Collective intelligence is key to life and pervasive in natural systems. Despite its importance, this emergent property remains largely unknown to us. While studies in natural systems have identified diversity as one of the core principles leading to its emergence, research in collective artificial intelligence has left diversity largely underexplored.
The lack of work studying behavioural diversity in multi-agent learning is due to traditional approaches constraining the agents’ strategies to be identical. This speeds up learning by training a shared policy from all individuals’ experiences, but results in the agents becoming behaviourally homogeneous. Homogeneous agents are forced to take the same action given the same input, thus losing diversity in their strategies. This issue is more evident in the context of multi-agent reinforcement learning (MARL), where homogeneous training is used to ameliorate the high computational costs of simulation.

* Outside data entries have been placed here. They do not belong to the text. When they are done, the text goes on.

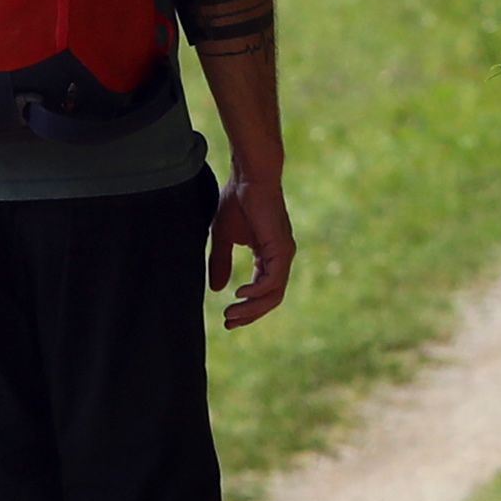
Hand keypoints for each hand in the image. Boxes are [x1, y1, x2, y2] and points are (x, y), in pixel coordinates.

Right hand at [209, 173, 295, 328]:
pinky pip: (273, 280)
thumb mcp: (223, 237)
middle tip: (228, 323)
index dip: (246, 307)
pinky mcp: (282, 248)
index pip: (262, 291)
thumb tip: (216, 290)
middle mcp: (280, 258)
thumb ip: (220, 262)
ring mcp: (283, 254)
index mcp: (268, 256)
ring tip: (230, 314)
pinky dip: (257, 291)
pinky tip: (239, 294)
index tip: (227, 319)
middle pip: (270, 298)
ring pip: (273, 293)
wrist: (248, 177)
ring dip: (251, 308)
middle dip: (249, 314)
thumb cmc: (236, 201)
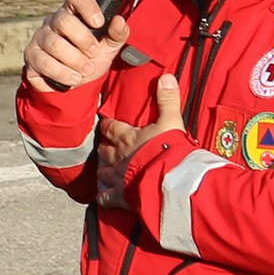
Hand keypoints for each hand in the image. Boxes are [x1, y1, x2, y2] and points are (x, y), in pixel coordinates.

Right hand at [22, 0, 130, 91]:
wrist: (75, 79)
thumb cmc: (91, 56)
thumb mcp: (109, 46)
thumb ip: (117, 34)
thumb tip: (119, 21)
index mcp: (74, 12)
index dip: (87, 6)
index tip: (99, 22)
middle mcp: (53, 21)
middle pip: (63, 21)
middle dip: (83, 40)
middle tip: (94, 53)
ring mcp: (40, 38)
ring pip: (54, 44)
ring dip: (74, 60)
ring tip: (86, 70)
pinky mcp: (32, 56)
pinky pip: (44, 63)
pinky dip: (62, 73)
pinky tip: (73, 78)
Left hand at [95, 74, 183, 208]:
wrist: (171, 181)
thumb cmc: (170, 150)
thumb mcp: (171, 121)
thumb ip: (168, 100)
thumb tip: (166, 76)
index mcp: (127, 137)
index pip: (110, 127)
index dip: (108, 126)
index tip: (107, 125)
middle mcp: (117, 156)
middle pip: (103, 150)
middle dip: (105, 148)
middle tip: (108, 147)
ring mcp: (116, 178)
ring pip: (102, 172)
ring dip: (104, 171)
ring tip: (107, 171)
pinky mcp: (120, 197)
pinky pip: (105, 198)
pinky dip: (104, 197)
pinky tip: (106, 197)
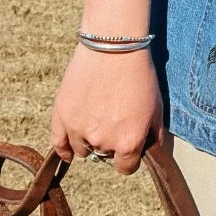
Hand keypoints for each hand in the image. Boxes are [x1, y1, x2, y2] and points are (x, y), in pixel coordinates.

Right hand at [51, 44, 164, 174]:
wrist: (114, 47)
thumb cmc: (139, 74)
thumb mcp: (157, 106)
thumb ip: (154, 136)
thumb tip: (153, 152)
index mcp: (128, 142)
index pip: (127, 167)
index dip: (131, 157)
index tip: (131, 146)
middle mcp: (102, 141)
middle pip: (105, 155)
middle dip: (111, 142)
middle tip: (115, 119)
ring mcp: (78, 131)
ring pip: (83, 150)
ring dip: (90, 140)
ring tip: (98, 119)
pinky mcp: (61, 117)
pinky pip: (59, 145)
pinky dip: (64, 149)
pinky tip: (69, 152)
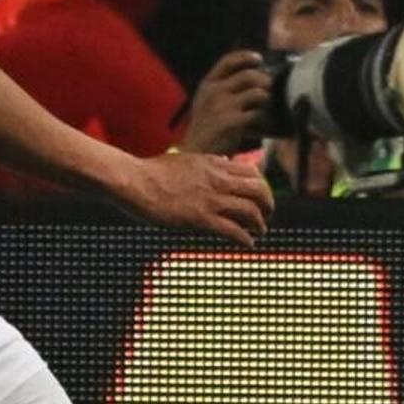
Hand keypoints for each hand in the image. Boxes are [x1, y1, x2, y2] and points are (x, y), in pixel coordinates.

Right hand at [116, 148, 270, 242]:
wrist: (134, 181)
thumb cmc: (153, 172)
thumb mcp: (187, 159)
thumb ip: (208, 163)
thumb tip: (225, 161)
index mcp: (214, 164)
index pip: (253, 172)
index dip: (261, 186)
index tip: (260, 197)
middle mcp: (218, 180)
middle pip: (259, 190)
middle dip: (268, 204)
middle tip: (266, 215)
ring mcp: (211, 200)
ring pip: (251, 211)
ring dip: (260, 224)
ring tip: (259, 232)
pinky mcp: (201, 219)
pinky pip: (234, 231)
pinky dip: (246, 239)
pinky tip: (247, 244)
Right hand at [180, 51, 271, 157]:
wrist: (196, 152)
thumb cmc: (206, 126)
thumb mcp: (208, 101)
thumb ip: (225, 87)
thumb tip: (255, 76)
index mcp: (208, 84)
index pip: (228, 61)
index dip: (246, 57)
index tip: (259, 59)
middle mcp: (214, 91)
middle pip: (249, 75)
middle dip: (264, 80)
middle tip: (270, 87)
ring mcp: (223, 106)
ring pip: (257, 93)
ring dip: (266, 99)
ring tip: (266, 107)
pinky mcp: (232, 122)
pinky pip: (257, 113)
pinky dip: (263, 118)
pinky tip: (262, 124)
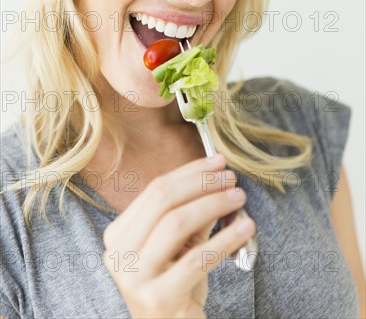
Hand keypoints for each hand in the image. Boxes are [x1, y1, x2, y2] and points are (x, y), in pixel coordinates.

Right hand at [102, 154, 255, 318]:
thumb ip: (194, 211)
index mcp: (119, 234)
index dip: (189, 172)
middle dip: (201, 183)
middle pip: (162, 200)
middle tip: (231, 178)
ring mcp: (133, 277)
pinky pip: (196, 259)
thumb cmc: (176, 285)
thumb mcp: (181, 243)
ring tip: (239, 198)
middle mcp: (118, 253)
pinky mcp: (157, 298)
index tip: (218, 162)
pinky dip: (224, 239)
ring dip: (213, 204)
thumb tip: (218, 176)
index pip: (155, 190)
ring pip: (176, 223)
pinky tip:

While there are works focused on boosting behavioural diversity in MARL, they just promote it via additional losses or intrinsic rewards, without a principled method to measure or control it. In doing so, they effectively change the learning objective of the original task, compromising its optimality.

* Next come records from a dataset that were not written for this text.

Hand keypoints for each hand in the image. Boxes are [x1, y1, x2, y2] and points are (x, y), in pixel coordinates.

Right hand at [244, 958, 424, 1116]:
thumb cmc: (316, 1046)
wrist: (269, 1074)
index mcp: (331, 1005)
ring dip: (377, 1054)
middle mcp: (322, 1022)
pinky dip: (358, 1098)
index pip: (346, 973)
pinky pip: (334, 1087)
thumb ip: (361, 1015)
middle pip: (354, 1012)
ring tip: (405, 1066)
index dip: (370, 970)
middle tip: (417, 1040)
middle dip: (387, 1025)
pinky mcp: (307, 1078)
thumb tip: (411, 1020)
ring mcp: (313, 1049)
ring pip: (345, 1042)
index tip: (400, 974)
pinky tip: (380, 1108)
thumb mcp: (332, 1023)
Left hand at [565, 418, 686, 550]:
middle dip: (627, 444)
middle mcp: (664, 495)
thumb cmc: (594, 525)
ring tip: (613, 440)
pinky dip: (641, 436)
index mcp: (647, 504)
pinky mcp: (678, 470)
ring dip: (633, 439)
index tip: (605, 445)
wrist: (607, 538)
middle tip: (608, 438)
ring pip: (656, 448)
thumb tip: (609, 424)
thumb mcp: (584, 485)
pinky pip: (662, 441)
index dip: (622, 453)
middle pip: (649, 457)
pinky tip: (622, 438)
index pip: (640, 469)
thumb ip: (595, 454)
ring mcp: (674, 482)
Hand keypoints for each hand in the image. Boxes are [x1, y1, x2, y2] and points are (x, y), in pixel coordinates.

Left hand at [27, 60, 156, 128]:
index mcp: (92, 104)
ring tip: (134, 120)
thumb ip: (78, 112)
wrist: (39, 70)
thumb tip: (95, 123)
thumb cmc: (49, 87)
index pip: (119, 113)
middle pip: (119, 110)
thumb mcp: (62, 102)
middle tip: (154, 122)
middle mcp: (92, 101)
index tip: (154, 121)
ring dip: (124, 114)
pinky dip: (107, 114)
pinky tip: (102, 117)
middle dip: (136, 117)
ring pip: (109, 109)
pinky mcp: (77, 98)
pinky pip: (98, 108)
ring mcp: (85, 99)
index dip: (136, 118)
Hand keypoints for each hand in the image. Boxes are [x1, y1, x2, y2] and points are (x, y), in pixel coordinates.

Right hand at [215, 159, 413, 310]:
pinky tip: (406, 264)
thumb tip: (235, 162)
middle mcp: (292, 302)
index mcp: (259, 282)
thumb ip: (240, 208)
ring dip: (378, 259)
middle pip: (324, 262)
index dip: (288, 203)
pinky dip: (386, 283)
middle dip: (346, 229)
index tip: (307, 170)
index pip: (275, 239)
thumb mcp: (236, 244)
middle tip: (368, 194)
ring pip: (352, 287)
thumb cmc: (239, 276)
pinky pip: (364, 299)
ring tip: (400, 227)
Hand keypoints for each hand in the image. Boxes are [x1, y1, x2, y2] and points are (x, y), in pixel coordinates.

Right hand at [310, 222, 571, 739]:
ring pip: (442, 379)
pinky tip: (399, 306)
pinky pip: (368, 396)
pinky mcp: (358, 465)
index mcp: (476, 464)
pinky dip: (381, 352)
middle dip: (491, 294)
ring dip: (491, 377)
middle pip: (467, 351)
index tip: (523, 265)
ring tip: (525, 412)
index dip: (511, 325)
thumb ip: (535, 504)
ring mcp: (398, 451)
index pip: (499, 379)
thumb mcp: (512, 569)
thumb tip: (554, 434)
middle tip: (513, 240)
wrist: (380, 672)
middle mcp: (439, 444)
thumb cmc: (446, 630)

The aim of this thesis is to crystallise the role of neural (i.e. behavioural) diversity in collective artificial intelligence by studying its impact on multi-agent learning. Towards this goal, we introduce HetGPPO: a novel graph neural network (GNN) model that allows agents to learn and communicate heterogeneously. We deploy HetGPPO on a fleet of ground robots, demonstrating the intrinsic noise-resilience provided by neural diversity in real-world multi-robot tasks. To quantify the resulting heterogeneity, we present system neural diversity (SND), a novel metric of behavioural heterogeneity in multi-agent learning. SND is the first metric to allow diversity comparison across systems of different sizes and quantification of behavioural redundancy. Finally, we employ SND in diversity control (DiCo), the first method able to control the diversity of a multi-agent system to an exact value of a given metric. DiCo is the only method able to constrain diversity without the addition of learning objectives, doing so via structural constraints to the agents’ policy networks. We employ SND and DiCo in a large-scale empirical study on the impact of diversity in cooperative and competitive tasks. In multi-agent simulated soccer, with up to five players per team, our results show that controlling diversity leads to the emergence of novel strategies such as passing and goal-keeping, outperforming homogeneous agents and demonstrating the need for behavioural roles.

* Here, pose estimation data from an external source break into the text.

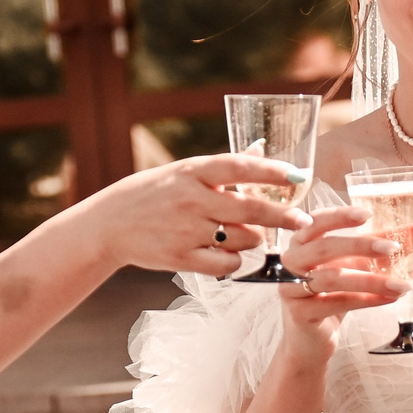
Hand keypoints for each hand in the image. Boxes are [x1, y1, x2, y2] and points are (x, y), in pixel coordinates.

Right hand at [86, 153, 311, 278]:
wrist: (110, 224)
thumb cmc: (154, 194)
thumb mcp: (184, 172)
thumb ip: (223, 167)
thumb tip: (261, 149)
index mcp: (193, 172)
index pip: (240, 167)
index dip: (272, 171)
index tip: (297, 174)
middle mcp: (192, 199)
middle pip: (250, 209)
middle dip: (283, 216)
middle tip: (302, 220)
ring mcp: (186, 230)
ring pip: (243, 239)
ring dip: (255, 240)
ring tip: (249, 236)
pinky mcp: (181, 258)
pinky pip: (227, 264)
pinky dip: (236, 261)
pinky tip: (231, 255)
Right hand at [272, 208, 404, 356]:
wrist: (309, 342)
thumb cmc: (330, 298)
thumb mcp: (352, 268)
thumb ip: (378, 249)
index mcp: (300, 244)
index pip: (316, 222)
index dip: (340, 216)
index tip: (367, 214)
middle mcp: (290, 263)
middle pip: (323, 248)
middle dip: (360, 245)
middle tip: (393, 247)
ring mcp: (291, 288)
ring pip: (332, 277)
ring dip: (371, 280)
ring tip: (402, 284)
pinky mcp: (299, 313)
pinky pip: (335, 303)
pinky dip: (366, 299)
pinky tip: (388, 298)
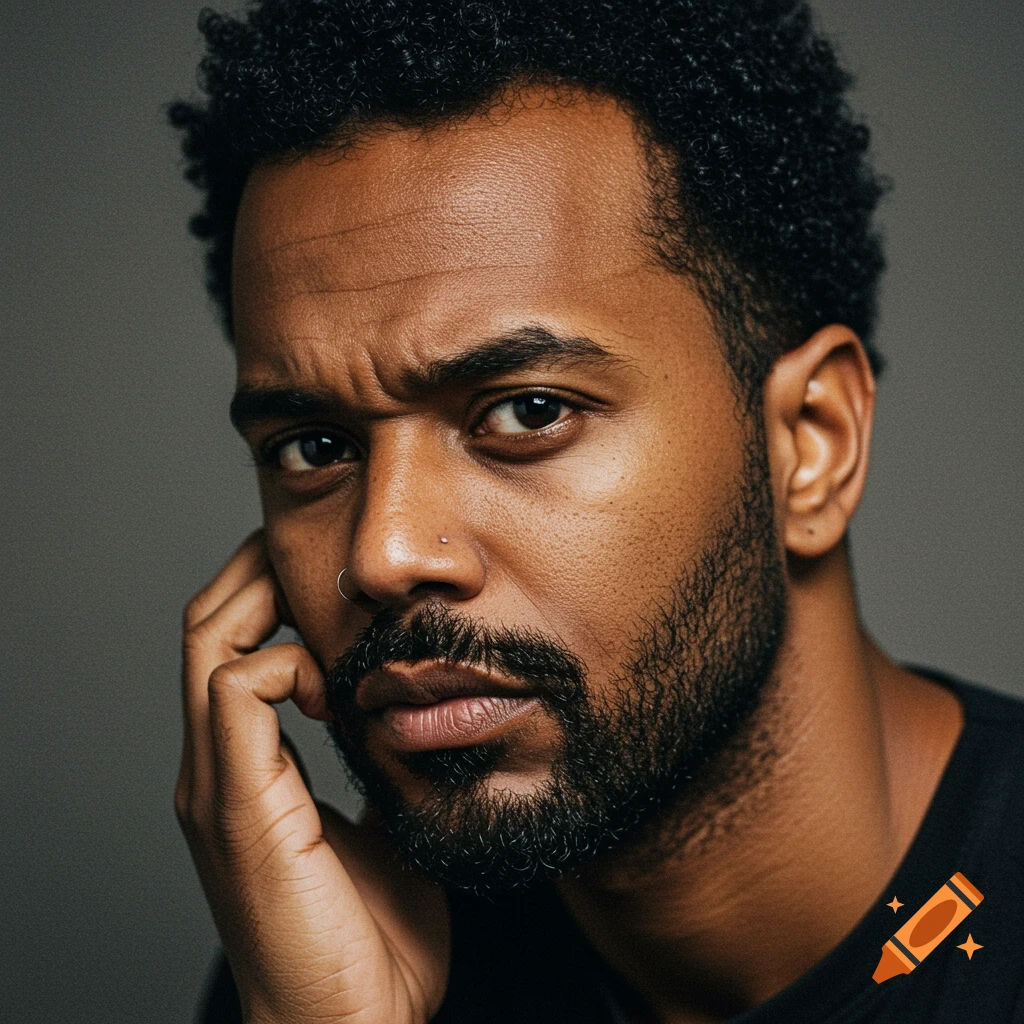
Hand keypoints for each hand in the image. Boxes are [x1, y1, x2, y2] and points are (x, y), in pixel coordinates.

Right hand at [176, 531, 449, 1023]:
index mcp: (244, 771)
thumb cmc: (369, 938)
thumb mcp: (379, 824)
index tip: (326, 579)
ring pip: (210, 645)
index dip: (267, 595)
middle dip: (256, 574)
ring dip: (265, 603)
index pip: (230, 648)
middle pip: (205, 626)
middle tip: (314, 555)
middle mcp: (214, 768)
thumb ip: (374, 769)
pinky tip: (339, 689)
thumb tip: (403, 719)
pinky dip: (286, 666)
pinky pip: (237, 693)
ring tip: (323, 602)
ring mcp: (218, 785)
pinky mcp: (238, 804)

To support the study of neural diversity, we introduce several novel open-source libraries for simulating and training multi-agent systems (MAS). Firstly, we present the vectorised multi-agent simulator (VMAS), a batched simulator containing a collection of multi-robot tasks written in PyTorch. Thanks to graphics processing unit (GPU) acceleration and batching, VMAS offers incredible speed-ups with respect to previous state-of-the-art software. Secondly, we introduce BenchMARL, a MARL training library with the goal of standardising benchmarking and enabling reproducibility in multi-agent reinforcement learning. BenchMARL provides high-performance and maintained state-of-the-art implementations that allow comparisons across different algorithms, models, and environments.
This thesis presents a study of neural diversity in MAS, demonstrating its key, though previously ignored, role in collective learning. We introduce novel methods to simulate, enable, train, measure, and control neural diversity in multi-agent learning. The results gathered show that neural diversity is fundamental for cooperation, exploration, and resilience, paving the way towards the understanding and development of collective artificial general intelligence.